図書館のどこに返してよいかわからない棚に置いてあった。
実際に戦争を体験した漫画家の方々が、まんがと文で体験談を綴ってある。
まだ未就学児や小学校に上がったばかりの幼い子供たちの壮絶な体験談。
まだ20代の若い母親が、髪の毛を散切りにし、背中に子供をおぶい、前に荷物を括り付け、両手に子供の手を握って果てしない道のりを歩く。
手が離れたら、もしかしたら中国残留孤児になっていたかもしれない。
五木寛之さんも中国から引き揚げた一人で、エッセイで「国が安全というものは危険なので信じない」というようなことを書いていらっしゃった。

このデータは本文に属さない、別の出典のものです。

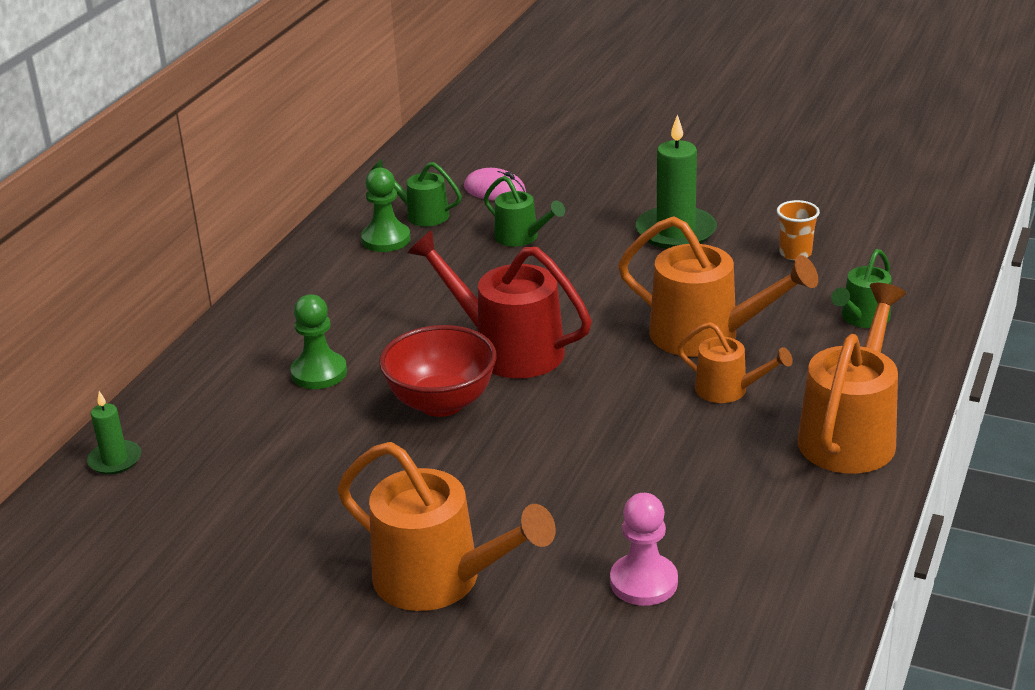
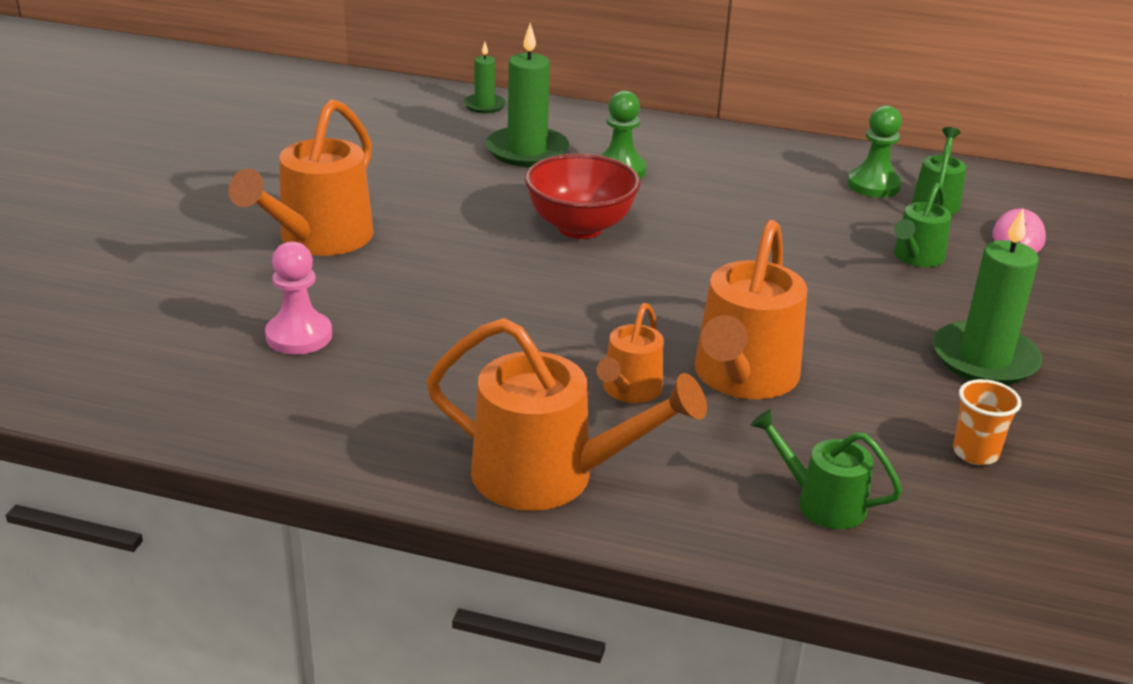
camera: 80 degrees right, 0 degrees up
red watering can [407,230,592,379] -> none
none -> green candle [486,23,569,167]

散々大丈夫だ、安全だと言われて、いざ危ないとなったときにはもう国の偉い人たちは引き上げた後だったそうだ。
死と常に直面しながら命からがら日本に返ってきた。
人の優しさも残虐さもイヤというほど見せつけられた。
満州育ちには指揮者の小沢征爾さんもいらっしゃって、果てしなく続く地平線を見て育った人たちは、死生観の違いかみなスケールが大きい。
戦争は人を変える。
でも、心が変わらない人もいる。
戦時中に部下や雇っていた中国人と家族と同じように接していた人たちは、終戦後に食べ物をもらったりいろいろ助けてもらったけれど、戦時中に権力を傘に中国人にひどいことをしていた人たちは、自分がしたことと同じ目にあった。
中国の人が日本人を憎んでみんなひどいことをしたわけじゃない。
個人個人は違う。
結局、どんなことも、自分がしたことは自分に返ってくるんだな。
戦争は、体験した人に聴くのがいちばん。
祖父母には聞きそびれてしまった。